A recent article (subscription needed) in Science lists new technologies that may decrease costs or/and increase efficiency.
In the past few years, [chemist David] Ginger [of the University of Washington, Seattle] and others point out, solar researchers have hit upon several potential breakthrough technologies but have been stymied at turning that potential into solar cells able to beat out silicon. “The next couple of years will be important to see if we can overcome those hurdles,” Ginger says. Although most of these novel cells are not yet close to commercialization, even one or two successes could dramatically change the landscape of worldwide energy production.
Light hitting today’s photovoltaic cell creates current if there is enough energy to excite the electrons. Efficiency is about 15 – 20% in commercial cells. The rest of light hitting the PV cell becomes waste heat. The theoretical limit of this kind of technology is 31%.
Increasing efficiency
Colors vary with size of quantum dots
The quantum world is different. Varying the size of quantum dots (crystals of a few hundred or thousand atoms) changes the colors absorbed or emitted. Theoretical efficiency may be as high as 44%, or even more with concentrated sunlight, but the details are difficult: efficiency today is only 2.5%, up from 1.6%.
To learn more:
• Nozik and Hanna,
• Los Alamos,
• Livermore,
or just search on quantum dot.
Cheaper technologies
Organic molecules, such as plastics, are cheaper to manufacture, but they respond to a smaller part of the spectrum, and waste most of the light. Add some metal nanoparticles, and there is surface plasmon resonance: light causes the nanoparticle to act like an antenna, capturing and channeling more of the light.
The good news is that the use of silver nanoparticles increases efficiency 40%; the bad news is that it is still less than 1%. Still, Ginger calls such a large increase “very promising.”
Another approach to organic solar cells is to increase the surface areas between the layers by shifting from one layer on top of another to layers that interpenetrate: bulk heterojunction. Alan Heeger of the University of California feels they may be ready for the market by 2010.
Other research strategies are being pursued.

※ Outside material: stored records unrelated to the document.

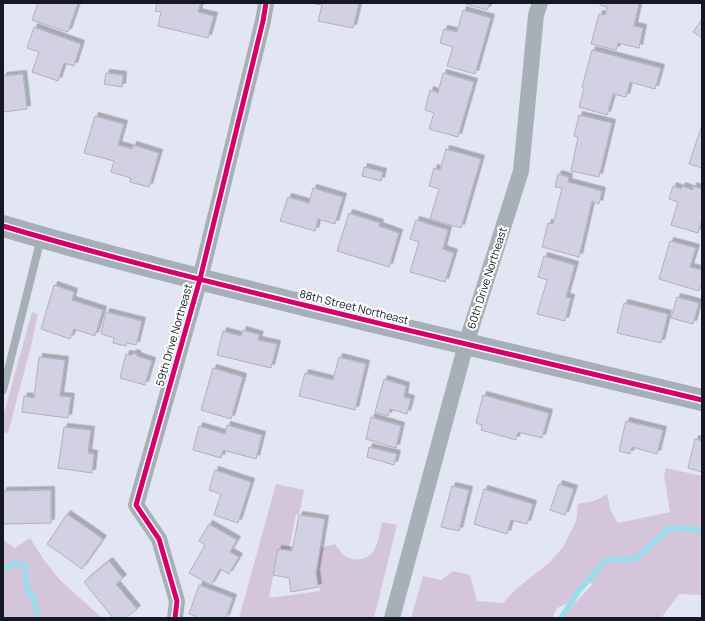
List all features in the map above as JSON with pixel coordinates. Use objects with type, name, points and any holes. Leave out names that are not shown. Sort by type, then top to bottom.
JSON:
[{"type":"main road","name":"88th Street Northeast","points":[[3,226],[79,248],[200,279],[702,400]]},
{"type":"street","name":"59th Drive Northeast","points":[[175,618],[177,601],[159,539],[136,505],[200,279],[263,21],[266,3]]},
{"type":"street","name":"60th Drive Northeast","points":[[392,618],[466,344],[521,171],[536,15],[540,3]]},
{"type":"lane","points":[[3,390],[42,237]]},
{"type":"shaded area","points":[[32,312],[38,314],[31,346],[8,433],[3,432],[3,417]]},
{"type":"shaded area","points":[[666,468],[702,476],[702,595],[679,594],[661,618],[564,618],[574,604],[593,584],[586,582],[566,604],[557,608],[552,618],[411,618],[423,576],[441,580],[453,571],[470,575],[477,601],[503,603],[516,589],[549,563],[563,547],[576,521],[578,504],[594,501],[607,494],[611,511],[618,523],[670,512],[664,474]]},
{"type":"shaded area","points":[[276,484],[304,490],[299,515],[296,515],[289,550],[278,549],[269,598],[320,591],[316,573],[320,548],[335,544],[345,556],[349,558],[359,559],[367,557],[374,550],[382,522],[397,525],[374,618],[239,618]]},
{"type":"shaded area","points":[[30,538],[44,560],[60,580],[102,618],[3,618],[3,540],[15,548]]},
{"type":"building","points":[[38,3],[78,3],[68,32],[32,20]]},
{"type":"building","points":[[157,3],[201,3],[198,12],[214,16],[208,38],[158,26],[161,12],[155,11]]},
{"type":"building","points":[[311,3],[359,3],[353,28],[318,21],[322,5]]},
{"type":"building","points":[[463,3],[490,3],[487,10]]},
{"type":"building","points":[[601,3],[639,3],[634,26],[643,28],[639,48],[618,43],[616,50],[591,44],[599,14],[605,15],[607,7],[600,5]]},
{"type":"building","points":[[463,10],[491,18],[475,74],[447,66],[453,47],[440,43],[444,29],[457,32]]},
{"type":"building","points":[[702,19],[702,38],[693,32]]},
{"type":"building","points":[[34,27],[81,44],[74,66],[64,63],[58,81],[32,72],[39,52],[27,48]]},
{"type":"building","points":[[592,50],[661,68],[655,89],[630,82],[626,97],[613,94],[607,115],[579,107],[584,88],[582,87]]},
{"type":"building","points":[[106,73],[123,75],[122,87],[104,84]]},
{"type":"building","points":[[443,73],[474,82],[458,137],[429,129],[434,113],[425,110],[430,90],[438,93]]},
{"type":"building","points":[[23,74],[27,109],[3,112],[3,76]]},
{"type":"building","points":[[579,115],[612,123],[599,177],[571,171],[578,137],[574,136]]},
{"type":"building","points":[[95,116],[124,124],[118,145],[132,149],[133,145],[159,153],[149,187],[130,182],[131,178],[111,172],[114,161],[84,153]]},
{"type":"building","points":[[702,128],[702,168],[689,164]]},
{"type":"building","points":[[446,149],[481,159],[461,228],[430,219],[439,189],[429,186],[434,168],[440,170]]},
{"type":"building","points":[[364,167],[383,172],[381,181],[362,176]]},
{"type":"building","points":[[558,174],[569,177],[568,182],[602,191],[599,204],[592,201],[579,257],[542,247],[548,223],[553,224],[562,188],[555,187]]},
{"type":"building","points":[[673,186],[681,189],[682,186],[693,190],[693,186],[702,189],[702,219],[698,233],[671,225],[678,202],[669,199]]},
{"type":"building","points":[[313,188],[343,197],[335,224],[318,219],[315,231],[280,221],[288,197],[309,203]]},
{"type":"building","points":[[349,213],[380,223],[379,226],[399,233],[389,267],[337,251]]},
{"type":"building","points":[[416,220],[448,230],[443,249],[454,253],[445,282],[410,272],[419,242],[410,239]]},
{"type":"building","points":[[670,241],[696,248],[690,267],[702,270],[702,282],[699,291],[659,279]]},
{"type":"building","points":[[544,256],[575,265],[566,297],[571,298],[565,321],[537,314],[547,280],[538,277]]},
{"type":"building","points":[[54,285],[74,292],[72,300],[103,310],[95,336],[74,329],[70,339],[41,329]]},
{"type":"building","points":[[677,297],[699,303],[693,324],[671,318]]},
{"type":"building","points":[[624,303],[668,314],[661,343],[617,333]]},
{"type":"building","points":[[106,312],[142,321],[136,345],[127,343],[126,346],[113,343],[114,338],[101,334]]},
{"type":"building","points":[[243,330],[260,335],[258,340],[277,344],[271,368],[217,355],[223,331],[241,336]]},
{"type":"building","points":[[133,353],[137,354],[137,356],[152,361],[145,385],[120,378],[126,354],[132,355]]},
{"type":"building","points":[[39,357],[65,360],[60,396],[71,397],[68,418],[22,412],[24,396],[34,398]]},
{"type":"building","points":[[339,357],[366,364],[355,410],[299,396],[305,373],[333,380]]},
{"type":"building","points":[[213,368],[243,377],[231,419],[201,410]]},
{"type":"building","points":[[384,379],[406,386],[404,397],[411,399],[407,414],[390,409],[388,416],[375,412]]},
{"type":"building","points":[[483,395],[549,413],[542,438],[518,432],[516,440],[481,430],[482,425],[476,423]]},
{"type":"building","points":[[371,417],[401,426],[396,448],[366,439]]},
{"type":"building","points":[[626,421],[663,430],[657,454],[632,447],[630,454],[619,451]]},
{"type":"building","points":[[227,425],[262,435],[256,459],[223,450],[221,458],[193,450],[199,426],[225,434]]},
{"type":"building","points":[[64,427],[91,430],[88,453],[94,454],[92,473],[58,468]]},
{"type":"building","points":[[695,439],[702,441],[702,472],[688,468]]},
{"type":"building","points":[[369,447],[397,454],[394,465],[367,457]]},
{"type":"building","points":[[215,470],[251,482],[238,523],[214,515],[221,494],[209,490]]},
{"type":"building","points":[[559,484],[574,489],[565,515],[550,510]]},
{"type":"building","points":[[452,486],[469,490],[459,531],[441,527]]},
{"type":"building","points":[[484,489],[533,504],[527,524],[511,520],[507,534],[474,524]]},
{"type":"building","points":[[51,490],[51,523],[3,524],[3,491]]},
{"type":"building","points":[[67,514],[103,539],[82,569],[47,544]]},
{"type":"building","points":[[299,515],[325,519],[316,573],[318,587],[291,592],[289,578],[273,575],[278,549],[292,551]]},
{"type":"building","points":[[209,524],[237,540],[230,552],[239,557],[229,574],[220,569],[211,585],[189,573],[205,545],[199,541]]},
{"type":"building","points":[[109,561],[123,578],[116,584],[137,609],[126,618],[113,618],[84,582]]},
{"type":"building","points":[[199,585],[233,598],[226,618],[195,618],[195,616],[189,614]]},
{"type":"waterway","points":[[561,618],[578,592],[606,560],[635,559],[669,528],[702,530]]},
{"type":"waterway","points":[[3,570],[14,563],[25,566],[27,590],[34,599],[38,618]]},
{"type":"cycle path","points":[[175,618],[177,601],[159,539],[136,505],[200,279],[263,21],[266,3]]},
{"type":"cycle path","points":[[3,226],[117,258],[232,287],[455,342],[702,400]]}]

For now, there appears to be no shortage of ideas about creating new high-efficiency, low-cost cells. But whether any of these ideas will have what it takes to beat silicon and revolutionize the solar business remains the field’s biggest unknown. “There are a lot of ways to beat the Shockley limit [31% efficiency limit] on paper, but it’s difficult to realize in the real world,” Nozik says. So far, it’s not for want of trying.
Subsidizing today’s technology
Severin Borenstein, director of University of California Energy Institute, has recently analyzed The Market Value and Cost of Solar Photovoltaic Electricity Production (go here for his talk and to download the analysis).
Borenstein looks at the cost of PV, including considerations re time of day and location. In the near term, the cost/ton greenhouse reductions people (legislators and others) are willing to pay will be less than $20, and it will be a while before they are go above $100/ton, in part because most renewables become good choices at less than that cost. The real cost of today’s technology, no matter what reasonable assumptions are made about the real cost of money or the yearly increase in electricity rates, exceeds $100/ton. Research into better PV looks like a much better use of the yearly $300 million California subsidy of installing solar cells.